I'll do some side by sides to see if I can notice a difference. I've been doing up to 3 days in advance with things like whole chickens, pork butts, etc...never tasted too salty, but then again, I like the super super salty fond at the bottom of the pan, so I may have saltier tastes.


----------



## jbl (Oct 29, 2013)

I pretty much lightly salt most of the white fish we get in at work. Just firms it up.


----------



## jgraeff (Oct 29, 2013)

It depends on the method of cooking as well, with searing or satue I like to season things like scallops and fish right before so it doesn't draw out much water.
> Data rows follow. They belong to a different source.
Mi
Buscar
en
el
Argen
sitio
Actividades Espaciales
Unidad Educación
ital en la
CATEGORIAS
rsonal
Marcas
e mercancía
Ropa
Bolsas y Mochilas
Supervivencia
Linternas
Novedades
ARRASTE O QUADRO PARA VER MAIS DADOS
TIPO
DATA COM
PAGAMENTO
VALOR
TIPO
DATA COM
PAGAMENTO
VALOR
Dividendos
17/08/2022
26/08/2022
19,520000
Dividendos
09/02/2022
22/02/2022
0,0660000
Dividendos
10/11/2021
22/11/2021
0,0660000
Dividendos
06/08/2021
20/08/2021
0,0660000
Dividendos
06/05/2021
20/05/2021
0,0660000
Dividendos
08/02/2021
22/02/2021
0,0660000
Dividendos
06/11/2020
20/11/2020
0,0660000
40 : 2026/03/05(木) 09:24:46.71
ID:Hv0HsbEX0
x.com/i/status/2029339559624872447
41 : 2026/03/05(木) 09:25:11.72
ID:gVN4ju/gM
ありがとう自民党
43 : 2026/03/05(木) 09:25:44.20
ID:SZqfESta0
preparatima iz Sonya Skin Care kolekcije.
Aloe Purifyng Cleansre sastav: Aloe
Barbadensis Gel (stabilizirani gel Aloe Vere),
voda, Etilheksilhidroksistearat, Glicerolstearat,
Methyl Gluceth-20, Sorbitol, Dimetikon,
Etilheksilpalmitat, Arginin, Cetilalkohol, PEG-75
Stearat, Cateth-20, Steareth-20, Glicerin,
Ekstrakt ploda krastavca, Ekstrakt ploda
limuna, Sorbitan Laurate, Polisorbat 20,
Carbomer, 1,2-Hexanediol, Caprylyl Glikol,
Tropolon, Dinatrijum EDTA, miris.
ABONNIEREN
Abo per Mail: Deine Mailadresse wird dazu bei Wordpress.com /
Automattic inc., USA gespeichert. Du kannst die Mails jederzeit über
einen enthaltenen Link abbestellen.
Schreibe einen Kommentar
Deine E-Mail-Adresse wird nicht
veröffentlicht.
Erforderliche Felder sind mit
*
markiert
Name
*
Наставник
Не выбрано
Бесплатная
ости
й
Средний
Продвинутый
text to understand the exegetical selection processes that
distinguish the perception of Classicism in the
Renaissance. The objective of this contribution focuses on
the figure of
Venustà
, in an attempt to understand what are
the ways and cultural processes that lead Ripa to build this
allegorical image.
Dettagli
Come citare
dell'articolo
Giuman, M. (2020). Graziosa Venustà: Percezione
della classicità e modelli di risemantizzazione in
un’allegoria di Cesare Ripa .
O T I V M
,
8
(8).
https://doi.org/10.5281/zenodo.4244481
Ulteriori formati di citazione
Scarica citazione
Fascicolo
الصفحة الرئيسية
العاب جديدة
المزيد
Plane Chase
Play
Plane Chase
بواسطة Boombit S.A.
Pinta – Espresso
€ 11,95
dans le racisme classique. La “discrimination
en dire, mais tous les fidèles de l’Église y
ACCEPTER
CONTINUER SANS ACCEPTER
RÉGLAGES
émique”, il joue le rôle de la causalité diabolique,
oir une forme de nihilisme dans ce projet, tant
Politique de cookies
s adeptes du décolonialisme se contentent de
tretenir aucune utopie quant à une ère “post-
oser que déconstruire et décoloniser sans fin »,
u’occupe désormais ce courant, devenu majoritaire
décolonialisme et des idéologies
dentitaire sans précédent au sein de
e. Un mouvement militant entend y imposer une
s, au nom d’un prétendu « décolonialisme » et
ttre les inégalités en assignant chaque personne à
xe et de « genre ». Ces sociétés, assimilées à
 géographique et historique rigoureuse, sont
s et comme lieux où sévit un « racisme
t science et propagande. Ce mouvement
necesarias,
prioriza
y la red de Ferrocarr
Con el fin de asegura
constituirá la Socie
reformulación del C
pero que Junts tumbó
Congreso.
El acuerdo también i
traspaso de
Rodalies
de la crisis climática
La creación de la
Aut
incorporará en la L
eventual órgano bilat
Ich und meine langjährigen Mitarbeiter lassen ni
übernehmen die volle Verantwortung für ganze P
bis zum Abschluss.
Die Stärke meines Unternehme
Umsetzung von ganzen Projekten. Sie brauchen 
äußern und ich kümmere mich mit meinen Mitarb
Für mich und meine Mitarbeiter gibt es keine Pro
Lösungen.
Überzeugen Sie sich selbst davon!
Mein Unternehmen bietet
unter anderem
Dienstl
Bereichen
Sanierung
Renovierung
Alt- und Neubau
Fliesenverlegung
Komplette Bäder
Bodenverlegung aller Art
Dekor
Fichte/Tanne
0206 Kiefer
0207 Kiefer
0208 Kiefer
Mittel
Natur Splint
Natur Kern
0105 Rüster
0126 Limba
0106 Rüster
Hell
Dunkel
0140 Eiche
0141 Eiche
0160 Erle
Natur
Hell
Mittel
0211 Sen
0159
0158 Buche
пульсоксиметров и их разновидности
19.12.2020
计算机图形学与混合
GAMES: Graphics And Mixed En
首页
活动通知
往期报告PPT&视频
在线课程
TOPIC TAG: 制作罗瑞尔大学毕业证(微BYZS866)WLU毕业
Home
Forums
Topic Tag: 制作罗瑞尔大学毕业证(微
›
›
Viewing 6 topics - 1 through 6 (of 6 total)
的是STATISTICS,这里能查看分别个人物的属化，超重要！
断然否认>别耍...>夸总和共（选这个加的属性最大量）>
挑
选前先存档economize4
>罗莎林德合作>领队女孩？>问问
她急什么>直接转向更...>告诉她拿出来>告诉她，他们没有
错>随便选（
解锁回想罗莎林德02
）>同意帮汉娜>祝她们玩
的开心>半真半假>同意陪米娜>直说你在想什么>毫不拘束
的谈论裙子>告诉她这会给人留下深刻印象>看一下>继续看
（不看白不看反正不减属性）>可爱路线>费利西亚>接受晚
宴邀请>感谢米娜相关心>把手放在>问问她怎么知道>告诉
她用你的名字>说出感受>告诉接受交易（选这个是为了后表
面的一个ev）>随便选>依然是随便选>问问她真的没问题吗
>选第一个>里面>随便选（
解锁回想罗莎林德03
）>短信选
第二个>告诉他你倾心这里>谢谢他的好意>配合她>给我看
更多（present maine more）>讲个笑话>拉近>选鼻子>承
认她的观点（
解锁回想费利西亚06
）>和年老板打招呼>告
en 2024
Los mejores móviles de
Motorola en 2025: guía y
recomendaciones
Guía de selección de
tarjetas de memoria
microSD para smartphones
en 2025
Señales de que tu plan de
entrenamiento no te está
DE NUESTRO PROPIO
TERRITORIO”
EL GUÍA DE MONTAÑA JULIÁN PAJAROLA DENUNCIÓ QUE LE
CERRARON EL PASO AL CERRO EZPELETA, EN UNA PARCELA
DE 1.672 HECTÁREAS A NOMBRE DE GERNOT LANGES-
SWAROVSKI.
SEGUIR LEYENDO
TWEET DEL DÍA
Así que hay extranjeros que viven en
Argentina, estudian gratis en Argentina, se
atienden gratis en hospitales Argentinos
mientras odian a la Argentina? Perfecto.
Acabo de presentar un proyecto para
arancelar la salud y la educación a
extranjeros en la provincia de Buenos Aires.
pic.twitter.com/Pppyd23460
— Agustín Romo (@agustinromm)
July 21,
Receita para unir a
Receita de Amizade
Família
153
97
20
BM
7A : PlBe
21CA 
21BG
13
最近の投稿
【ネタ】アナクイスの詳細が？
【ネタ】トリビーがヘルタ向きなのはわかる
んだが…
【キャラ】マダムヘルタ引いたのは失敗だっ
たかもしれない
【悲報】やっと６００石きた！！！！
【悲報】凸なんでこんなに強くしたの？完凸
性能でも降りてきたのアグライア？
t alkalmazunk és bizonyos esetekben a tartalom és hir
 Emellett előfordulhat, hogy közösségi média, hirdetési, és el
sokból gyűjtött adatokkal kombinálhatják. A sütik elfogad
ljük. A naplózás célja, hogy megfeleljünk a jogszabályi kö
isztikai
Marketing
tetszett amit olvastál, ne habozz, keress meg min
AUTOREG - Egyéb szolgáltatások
With beef as soon as I take it out of the fridge until it comes to room temp then cook

With pork I like to brine

Chicken can be brined or let sit for a while.


----------



## Bill13 (Oct 30, 2013)

heirkb said:


> Check out the salting steak tips here: http://www.seriouseats.com/2011/03/the-food-lab-more-tips-for-perfect-steaks.html
> 
> I tend to salt a lot of tough or large cuts way ahead. The few kitchens I've been in have done it that way and based on what I've read as well, it makes sense. I guess I should try it with more tender stuff like chicken breast or steaks, too. Check out this kinda famous roast chicken recipe: http://smittenkitchen.com/blog/2008/12/zuni-cafe-roast-chicken-bread-salad/
> I really should do a side-by-side, but these have been the best roast chickens I've made up to this point. It may be the two to three days of drying the skin, though, so I can't be sure.



Another great website that I didn't know about!


----------